Afin de créer un environnement sécuritaire pour les athlètes ainsi que pour les participants et participantes, la communauté sportive canadienne doit faire appel à son humanité. Il faut écouter, faire preuve d’empathie et agir. La honte doit être anéantie. Et un des moyens d’y parvenir consiste à s’assurer que les voix sont entendues et crues. Ainsi que d’être prêts et prêtes à en parler.
En tant qu’organisation, Canada Équestre (CE) s’est engagée à ouvrir le dialogue et à poursuivre le développement de l’éducation et des ressources visant à créer un environnement sécuritaire et respectueux, de même qu’à protéger cet environnement que méritent l’ensemble des personnes qui prennent part au sport équestre.
Il est d’une importance vitale pour tous les membres de la communauté équestre de se familiariser avec la Politique sur les abus, les Directives de protection de l’athlète et le Code de conduite et d’éthique de CE afin de s’éduquer sur les façons de reconnaître et de rapporter des incidents de maltraitance.
La formation sur le sport sécuritaire est maintenant obligatoire pour l’ensemble des titulaires de licence sportive, des entraîneurs et entraîneures, des bénévoles, des membres du personnel et des officiels et officielles. Toute personne qui souhaite dénoncer des abus peut s’adresser au processus indépendant mis en place par CE dans le but de recevoir les plaintes d’inconduite.
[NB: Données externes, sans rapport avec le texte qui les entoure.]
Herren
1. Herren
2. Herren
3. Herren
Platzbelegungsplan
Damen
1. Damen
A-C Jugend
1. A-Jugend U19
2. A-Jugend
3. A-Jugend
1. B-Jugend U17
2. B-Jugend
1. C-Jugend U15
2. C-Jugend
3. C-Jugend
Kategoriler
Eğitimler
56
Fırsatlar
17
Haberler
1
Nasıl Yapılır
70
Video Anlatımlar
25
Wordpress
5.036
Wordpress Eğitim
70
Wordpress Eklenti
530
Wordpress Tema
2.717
Lorsque cela est nécessaire et justifié, les autorités sont appelées à intervenir.
En tant que communauté, nous devons normaliser le fait de parler ouvertement de ce qui n’est pas acceptable en matière de comportement. Nous devons également créer des espaces sécuritaires où l’empathie des chevaux peut être appréciée et où l’amour du sport et de la compétition peuvent s’épanouir. Les abus, le harcèlement et les mauvais traitements ne seront pas tolérés. La honte n’a pas sa place ici.
Vous n’êtes jamais seuls. Nous sommes à l’écoute.